- _Exercise directions_: Go to the line holding "36,840,000 VNĐ" in the data below. Return it and each line after it through the last, exactly, and skip the pictures.

- _Data shown_:
___

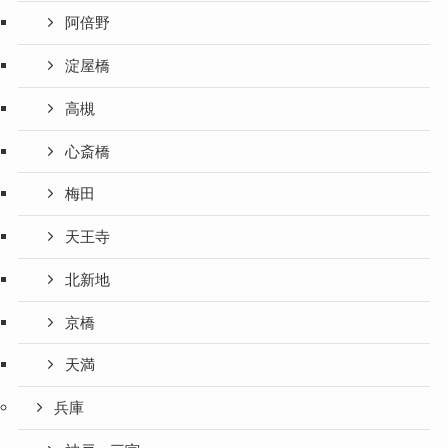
阿倍野
淀屋橋
高槻
心斎橋
梅田
天王寺
北新地
京橋
天満
兵庫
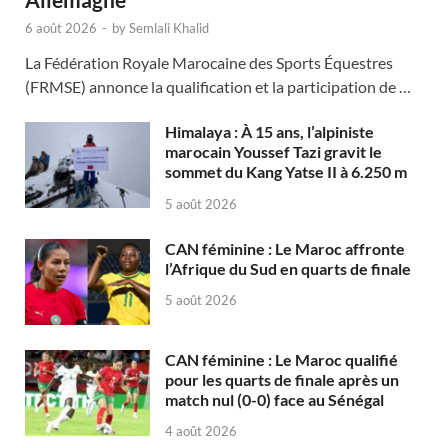
6 août 2026
-
by
Semlali Khalid
La Fédération Royale Marocaine des Sports Équestres
(FRMSE) annonce la qualification et la participation de …
Himalaya : À 15 ans, l’alpiniste
marocain Youssef Tazi gravit le
sommet du Kang Yatse II à 6.250 m
5 août 2026
CAN féminine : Le Maroc affronte
l’Afrique du Sud en quarts de finale
5 août 2026
CAN féminine : Le Maroc qualifié
pour les quarts de finale après un
match nul (0-0) face au Sénégal
4 août 2026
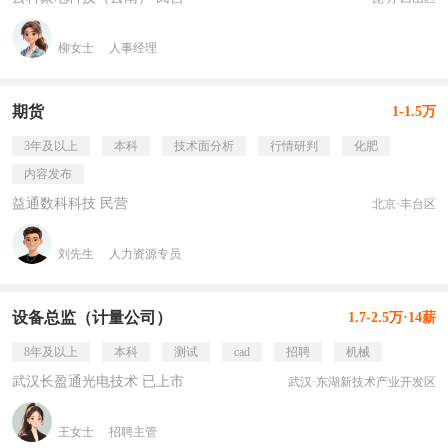
柳女士
人事经理
期货
1-1.5万
3年及以上
本科
技术面分析
行情研判
化肥
内容发布
益通数科科技 民营
北京·丰台区
刘先生
人力资源专员
设备总监（计量公司）
1.7-2.5万·14薪
8年及以上
本科
测试
cad
招聘
机械
武汉长盈通光电技术 已上市
武汉·东湖新技术产业开发区
王女士
招聘主管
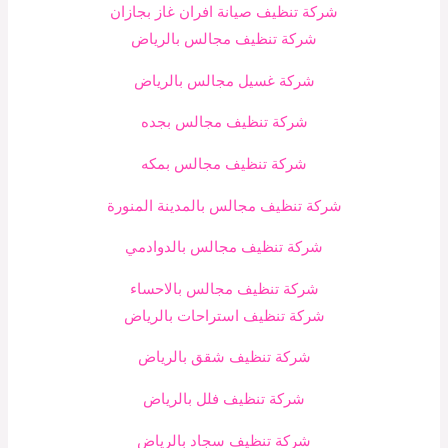
شركة تنظيف صيانة افران غاز بجازان
شركة تنظيف مجالس بالرياض
شركة غسيل مجالس بالرياض
شركة تنظيف مجالس بجده
شركة تنظيف مجالس بمكه
شركة تنظيف مجالس بالمدينة المنورة
شركة تنظيف مجالس بالدوادمي
شركة تنظيف مجالس بالاحساء
شركة تنظيف استراحات بالرياض
شركة تنظيف شقق بالرياض
شركة تنظيف فلل بالرياض
شركة تنظيف سجاد بالرياض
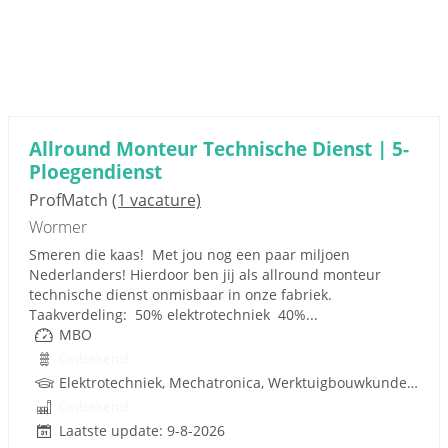
Allround Monteur Technische Dienst | 5-
Ploegendienst
ProfMatch
(1 vacature)
Wormer
Smeren die kaas! Met jou nog een paar miljoen
Nederlanders! Hierdoor ben jij als allround monteur
technische dienst onmisbaar in onze fabriek.
Taakverdeling: 50% elektrotechniek 40%...
MBO
Onbekend
Elektrotechniek, Mechatronica, Werktuigbouwkunde, Pneumatiek
Onbekend
Laatste update: 9-8-2026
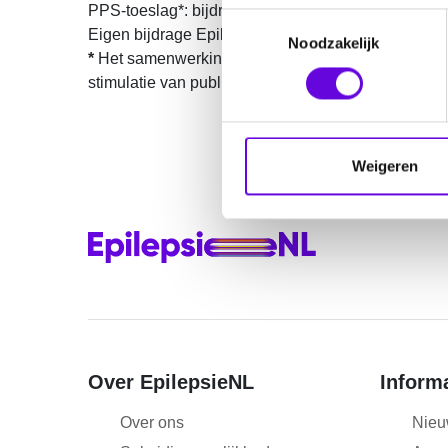
PPS-toeslag*: bijdrage Epilepsiefonds € 70.000,-
T
Eigen bijdrage Epilepsiefonds: € 17.000,-
Noodzakelijk
o
*
Het samenwerkingsproject is gefinancierd met PPS
e
stimulatie van publiek-private samenwerking.
s
t
e
m
Weigeren
m
i
n
g
s
s
e
l
e
Over EpilepsieNL
Inform
c
Over ons
Nieu
t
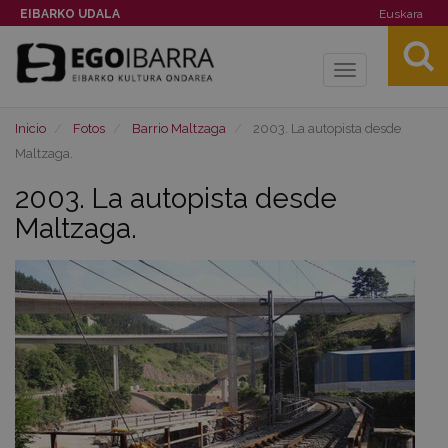
EIBARKO UDALA
Euskara
Toggle
navigation
Inicio
Fotos
Barrio Maltzaga
2003. La autopista desde
Maltzaga.
2003. La autopista desde
Maltzaga.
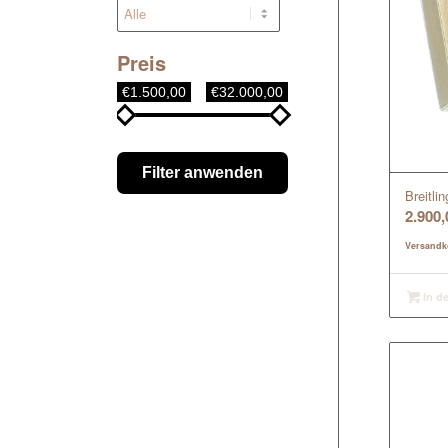
Preis
€1.500,00
€32.000,00
Filter anwenden
Breitli
2.900
Versandk
In d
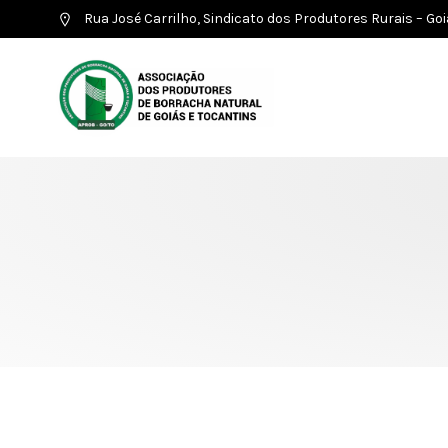
Rua José Carrilho, Sindicato dos Produtores Rurais – Go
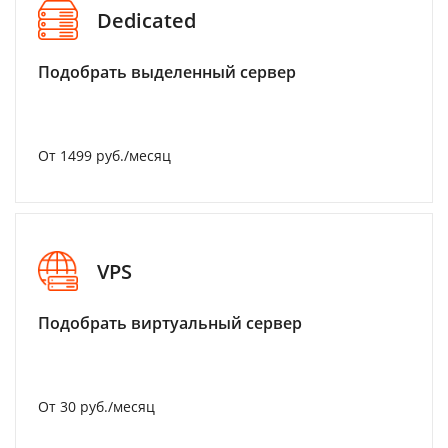
Dedicated
Подобрать выделенный сервер
От 1499 руб./месяц
VPS
Подобрать виртуальный сервер
От 30 руб./месяц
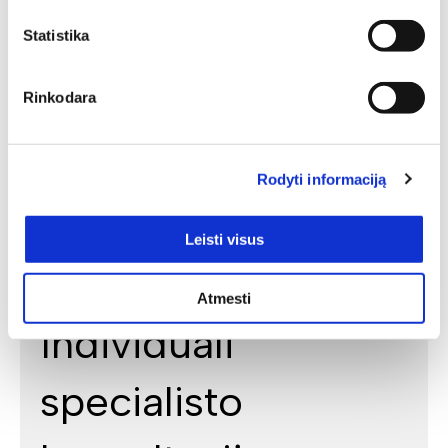
Statistika
Rinkodara
Rodyti informaciją
Leisti visus
Atmesti
Individuali
specialisto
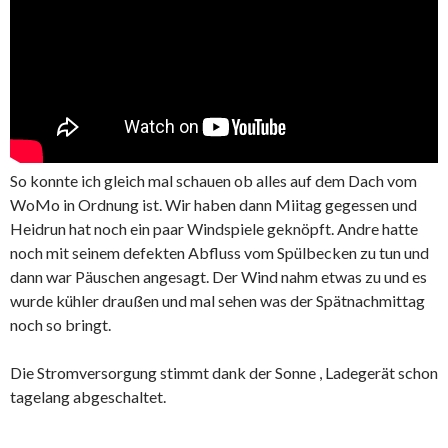
So konnte ich gleich mal schauen ob alles auf dem Dach vom
WoMo in Ordnung ist. Wir haben dann Miitag gegessen und
Heidrun hat noch ein paar Windspiele geknöpft. Andre hatte
noch mit seinem defekten Abfluss vom Spülbecken zu tun und
dann war Päuschen angesagt. Der Wind nahm etwas zu und es
wurde kühler draußen und mal sehen was der Spätnachmittag
noch so bringt.
Die Stromversorgung stimmt dank der Sonne , Ladegerät schon
tagelang abgeschaltet.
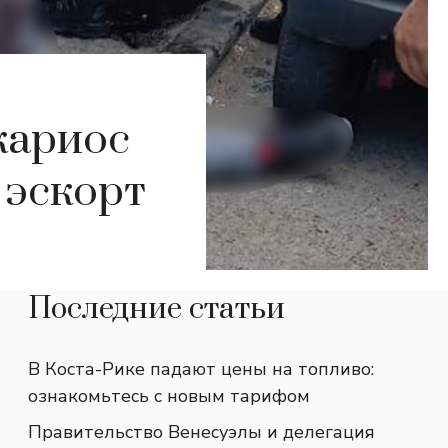
кариос
 эскорт
Последние статьи
В Коста-Рике падают цены на топливо:
ознакомьтесь с новым тарифом
Правительство Венесуэлы и делегация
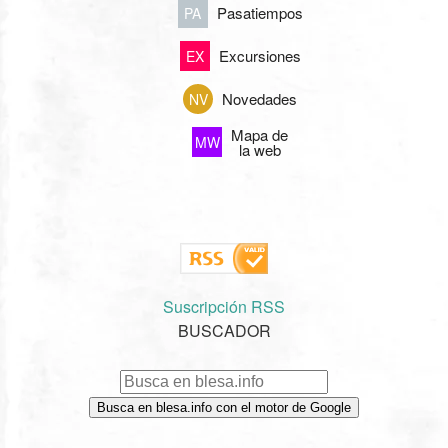
Pasatiempos
PA
Excursiones
EX
Novedades
NV
Mapa de
MW
la web
Suscripción RSS
BUSCADOR
Busca en blesa.info con el motor de Google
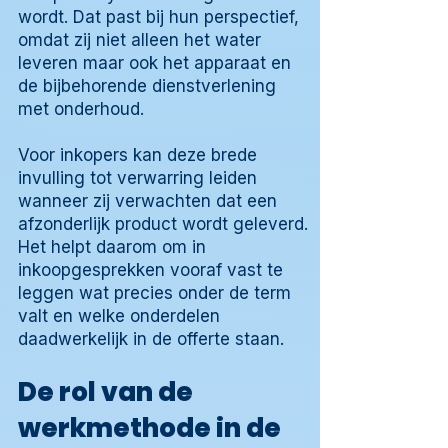
wordt. Dat past bij hun perspectief,
omdat zij niet alleen het water
leveren maar ook het apparaat en
de bijbehorende dienstverlening
met onderhoud.
Voor inkopers kan deze brede
invulling tot verwarring leiden
wanneer zij verwachten dat een
afzonderlijk product wordt geleverd.
Het helpt daarom om in
inkoopgesprekken vooraf vast te
leggen wat precies onder de term
valt en welke onderdelen
daadwerkelijk in de offerte staan.
De rol van de
werkmethode in de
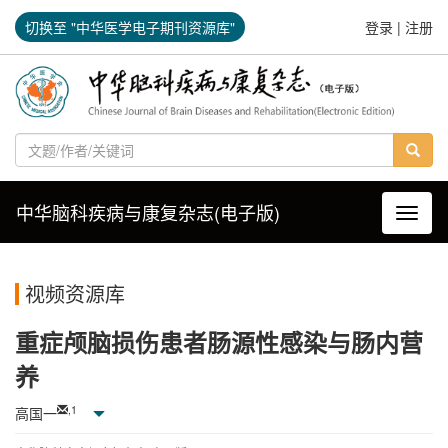
切换至 "中华医学电子期刊资源库"
登录
|
注册
中华脑科疾病与康复杂志(电子版)
导航切
视频资源库
重症颅脑损伤患者肠源性感染与肠内营
养
,
1
高国一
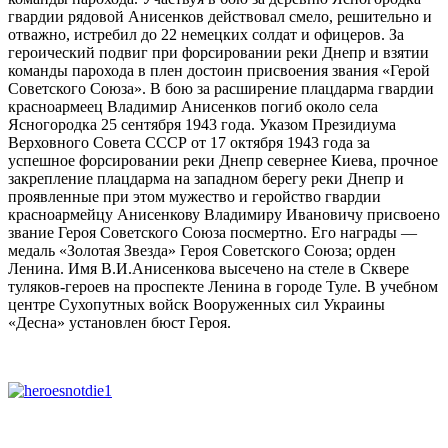
гвардии рядовой Анисенков действовал смело, решительно и
отважно, истребил до 22 немецких солдат и офицеров. За
героический подвиг при форсировании реки Днепр и взятии
команды парохода в плен достоин присвоения звания «Герой
Советского Союза». В бою за расширение плацдарма
гвардии
красноармеец
Владимир Анисенков погиб около села
Ясногородка
25 сентября
1943 года
. Указом Президиума
Верховного Совета СССР
от 17 октября 1943 года за
успешное
форсировании реки Днепр
севернее Киева, прочное
закрепление плацдарма на западном берегу реки Днепр и
проявленные при этом мужество и геройство
гвардии
красноармейцу
Анисенкову Владимиру Ивановичу присвоено
звание
Героя Советского Союза посмертно
. Его награды —
медаль «Золотая Звезда»
Героя Советского Союза;
орден
Ленина
. Имя В.И.Анисенкова высечено на стеле в Сквере
туляков-героев на проспекте Ленина в городе
Туле
. В
учебном
центре Сухопутных войск Вооруженных сил Украины
«Десна»
установлен бюст Героя.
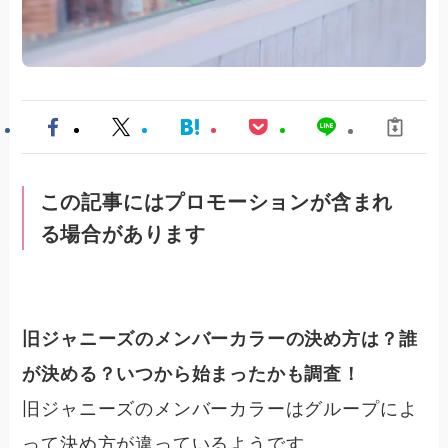
この記事にはプロモーションが含まれ
る場合があります
旧ジャニーズのメンバーカラーの決め方は？誰
が決める？いつから始まったかも調査！
旧ジャニーズのメンバーカラーはグループによ
って決め方が違っているようです。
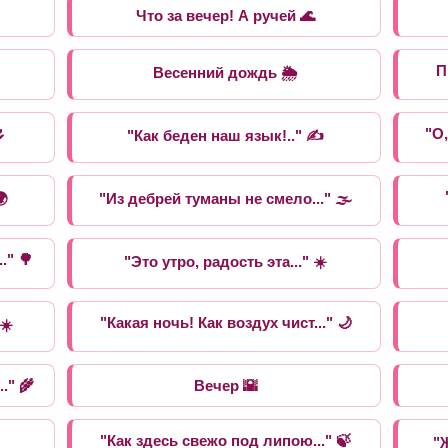
Что за вечер! А ручей 🌊
П
Весенний дождь 🌦️

"О
"Как беден наш язык!.." ✍️
🌍
"Из дебрей туманы не смело..." 🌫️
." 🌳
"Это утро, радость эта..." ☀️
"Какая ночь! Как воздух чист..." 🌙
☀️
." 🌾
Вечер 🌇
"Как здесь свежо под липою..." 🍃
"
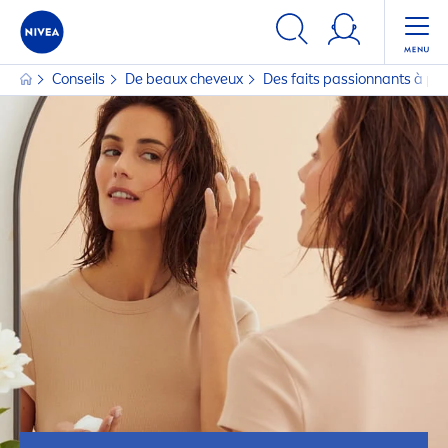
Conseils
De beaux cheveux
Des faits passionnants à pr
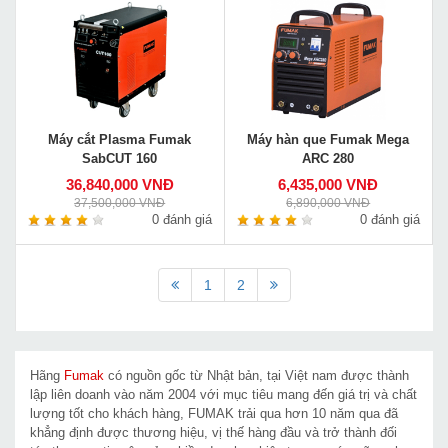
Máy cắt Plasma Fumak
Máy hàn que Fumak Mega
SabCUT 160
ARC 280
36,840,000 VNĐ
6,435,000 VNĐ
37,500,000 VNĐ
6,890,000 VNĐ
0 đánh giá
0 đánh giá
1
2
Hãng
Fumak
có nguồn gốc từ Nhật bản, tại Việt nam được thành
lập liên doanh vào năm 2004 với mục tiêu mang đến giá trị và chất
lượng tốt cho khách hàng, FUMAK trải qua hơn 10 năm qua đã
khẳng định được thương hiệu, vị thế hàng đầu và trở thành đối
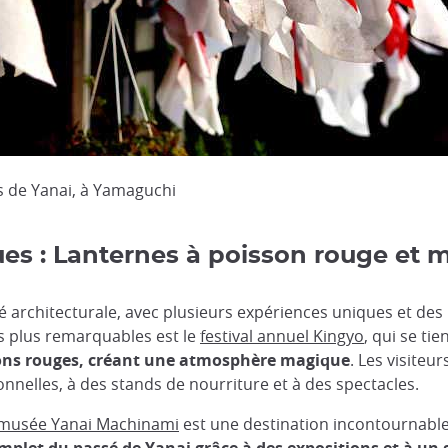
s de Yanai, à Yamaguchi
ues : Lanternes à poisson rouge et 
uté architecturale, avec plusieurs expériences uniques et de
es plus remarquables est le
festival annuel Kingyo
, qui se tie
ssons rouges, créant une atmosphère magique
. Les visiteu
nnelles, à des stands de nourriture et à des spectacles.
musée Yanai Machinami
est une destination incontournable. 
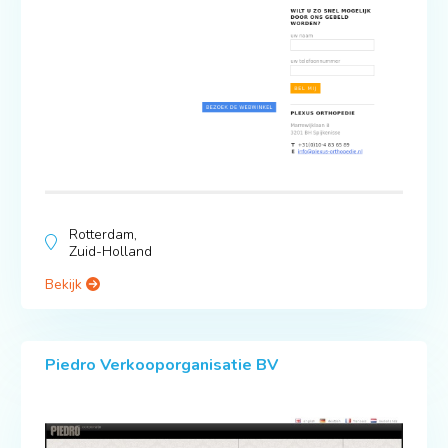
Rotterdam,
Zuid-Holland
Bekijk
Piedro Verkooporganisatie BV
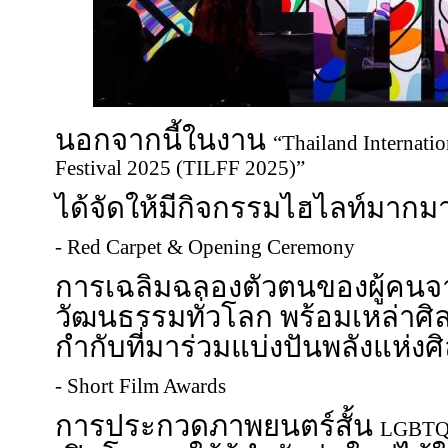
นอกจากนี้ในงาน
“Thailand Internat
Festival 2025 (TILFF 2025)”
ได้จัดให้มีกิจกรรมไฮไลท์มาก
- Red Carpet & Opening Ceremony
การเฉลิมฉลองตัวตนของผู้คน
วัฒนธรรมทั่วโลก พร้อมเหล่าศิล
กำกับที่มาร่วมแบ่งปันพลังแห่งศ
- Short Film Awards
การประกวดภาพยนตร์สั้น
LGBT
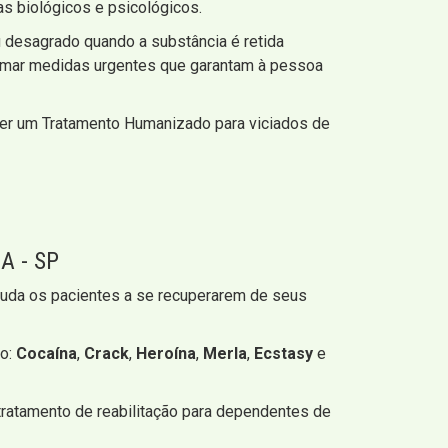
s biológicos e psicológicos.
u desagrado quando a substância é retida
 tomar medidas urgentes que garantam à pessoa
cer um Tratamento Humanizado para viciados de
 - SP
ajuda os pacientes a se recuperarem de seus
mo:
Cocaína
,
Crack
,
Heroína
,
Merla
,
Ecstasy
e
 tratamento de reabilitação para dependentes de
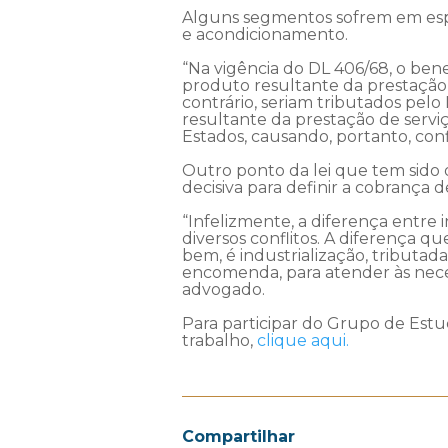
Alguns segmentos sofrem em espec
e acondicionamento.
“Na vigência do DL 406/68, o ben
produto resultante da prestação 
contrário, seriam tributados pel
resultante da prestação de serviç
Estados, causando, portanto, confli
Outro ponto da lei que tem sido o
decisiva para definir a cobrança
“Infelizmente, a diferença entre 
diversos conflitos. A diferença qu
bem, é industrialização, tributad
encomenda, para atender às neces
advogado.
Para participar do Grupo de Est
trabalho,
clique aqui.
Compartilhar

___

- _Response_:
36,840,000 VNĐ
6,435,000 VNĐ
37,500,000 VNĐ
6,890,000 VNĐ
0 đánh giá
0 đánh giá
1
2
Hãng
Fumak
có nguồn gốc từ Nhật bản, tại Việt nam được thành
lập liên doanh vào năm 2004 với mục tiêu mang đến giá trị và chất
lượng tốt cho khách hàng, FUMAK trải qua hơn 10 năm qua đã
khẳng định được thương hiệu, vị thế hàng đầu và trở thành đối
s de Yanai, à Yamaguchi
ues : Lanternes à poisson rouge et 
uté architecturale, avec plusieurs expériences uniques et de
es plus remarquables est le
festival annuel Kingyo
, qui se tie
ssons rouges, créant une atmosphère magique
. Les visiteu
nnelles, à des stands de nourriture et à des spectacles.
musée Yanai Machinami
est une destination incontournable. 
Rotterdam,
Zuid-Holland
Bekijk
Piedro Verkooporganisatie BV
นอกจากนี้ในงาน
“Thailand Internat
Festival 2025 (TILFF 2025)”
ได้จัดให้มีกิจกรรมไฮไลท์มาก
- Red Carpet & Opening Ceremony
การเฉลิมฉลองตัวตนของผู้คน
วัฒนธรรมทั่วโลก พร้อมเหล่าศิล
กำกับที่มาร่วมแบ่งปันพลังแห่งศ
- Short Film Awards
การประกวดภาพยนตร์สั้น
LGBT
s biológicos e psicológicos.
u desagrado quando a substância é retida
 tomar medidas urgentes que garantam à pessoa
cer um Tratamento Humanizado para viciados de
 - SP
ajuda os pacientes a se recuperarem de seus
mo:
Cocaína
,
Crack
,
Heroína
,
Merla
,
Ecstasy
e
 tratamento de reabilitação para dependentes de
Alguns segmentos sofrem em espec
e acondicionamento.
“Na vigência do DL 406/68, o ben
produto resultante da prestação 
contrário, seriam tributados pel
resultante da prestação de serviç
Estados, causando, portanto, confli
Outro ponto da lei que tem sido o
decisiva para definir a cobrança
“Infelizmente, a diferença entre 
diversos conflitos. A diferença qu
bem, é industrialização, tributad
encomenda, para atender às neces
advogado.
Para participar do Grupo de Est
trabalho,
clique aqui.
Compartilhar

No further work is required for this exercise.